Women-founded social network Kindship raises $1 million to support parents raising children with disabilities
Four women and mothers who have banded together to help the parents of children with disabilities have crowdfunded $1 million for their social networking app.
The Birchal campaign closed this week with $1.037 million from 604 investors. Kindship will use the money to help parents navigate the NDIS. They plan to launch Kindship Wallet, an AI-enhanced feature in their app that allows parents to budget, track, and manage their child’s NDIS funding.
The Kindship app pairs parents raising children with disabilities with parents new to the experience to help them navigate a diagnosis and associated healthcare and funding systems. About 2,500 families use the app each month, and more than two-thirds are already on the Kindship Wallet study waiting list. 77% of parents on the Kindship social networking app have signed up for the Kindship Wallet waiting list.
There are currently 266,000 NDIS participants under the age of 18, who are entitled to an additional $1,248 per year budget to hire a plan administrator, which is where the wallet comes in.
Kindship was co-founded by Summer Petrosius, Sandy Golder, Steph Wicks, and Tara Thompson, and in their own survey of more than 1,000 families raising children with disabilities, found that a quarter of parents spend more than 5 hours a week navigating the NDIS.
Petrosius, Kindship’s CEO, said the difficulties of dealing with the NDIS are affecting the health of the parents involved.
“Of the 1 in 4 parents who spend more than 5 hours a week navigating the NDIS, 83% neglect exercise, 71% miss routine medical checkups, 31% have given up looking for work, 53% never leave the house out, 50% don’t go on family holidays, 68% say they don’t have time to properly clean their house, 63% suffer from sleep deprivation and 57% feel isolated and hardly ever see their friends and family,” she said.
Amanda Kenny, Kindship’s Head of Community Wellbeing, and mother of five, including Ashton, who has autism, ADHD, anxiety and a learning disability, is a typical example.

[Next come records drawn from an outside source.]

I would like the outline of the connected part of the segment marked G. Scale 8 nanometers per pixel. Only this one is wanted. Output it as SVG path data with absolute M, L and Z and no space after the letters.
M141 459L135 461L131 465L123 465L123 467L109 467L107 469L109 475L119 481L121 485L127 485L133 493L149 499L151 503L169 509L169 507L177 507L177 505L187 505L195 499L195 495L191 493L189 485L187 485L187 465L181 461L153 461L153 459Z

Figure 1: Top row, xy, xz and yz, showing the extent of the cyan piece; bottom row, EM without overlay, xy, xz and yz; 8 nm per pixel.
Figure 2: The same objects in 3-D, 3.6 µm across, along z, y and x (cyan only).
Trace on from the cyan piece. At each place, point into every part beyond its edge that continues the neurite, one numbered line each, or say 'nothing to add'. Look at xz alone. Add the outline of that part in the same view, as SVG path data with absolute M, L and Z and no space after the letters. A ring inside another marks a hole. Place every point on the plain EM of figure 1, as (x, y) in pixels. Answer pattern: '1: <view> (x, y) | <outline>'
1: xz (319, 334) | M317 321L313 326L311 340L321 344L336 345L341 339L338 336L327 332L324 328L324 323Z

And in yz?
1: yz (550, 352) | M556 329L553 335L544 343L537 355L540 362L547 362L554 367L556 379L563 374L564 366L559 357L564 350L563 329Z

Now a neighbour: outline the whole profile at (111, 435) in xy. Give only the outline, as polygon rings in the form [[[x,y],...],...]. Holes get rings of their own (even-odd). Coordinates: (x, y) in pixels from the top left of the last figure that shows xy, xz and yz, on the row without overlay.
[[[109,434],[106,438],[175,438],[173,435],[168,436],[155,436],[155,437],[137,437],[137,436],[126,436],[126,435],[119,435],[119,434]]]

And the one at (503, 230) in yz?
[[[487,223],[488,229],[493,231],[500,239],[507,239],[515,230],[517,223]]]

“I have dealt with my son’s refusal to go to school, so between having to chase him through the streets after dropping him off at school, being called by the school to pick him up and had to drive him to his multiple therapy visits, I barely had any time left for myself,” she said.
“The limited time I was given, I spent on the NDIS or caring for my husband and father who were both battling cancer. The weight of the world was on my shoulders and the NDIS made life even more difficult.”
Co-founder Sandy Golder, who is raising her own child with a disability, said the app allows parents to provide feedback on budget management and spending ideas, as well as local services and other support they use to help their children.
“The demand for disability support and services often exceeds what is readily available,” he said.
“It is not unusual for families to call numerous service providers seeking help for their child and then be put on waiting lists for more than 12 months. This experience adds to the distress and difficulties associated with coping with their child’s diagnosis and disability. We provide parents with crowd-sourced provider ratings and waitlist data, which will help families understand their options and find alternatives. This has never been done before.”
Golder added that Kindship also employs plan administrators who are parents of children with disabilities, such as Kenny.
“The Kindship wallet gives our community the opportunity to consciously spend their NDIS Plan Management budget and directly contribute to other parents’ employment! Not only do they help improve the financial well-being of families with disabilities, but they also have access to plan administrators who really understand what everyday living and navigating the NDIS are like. Amanda Kenny is a great example,” she said.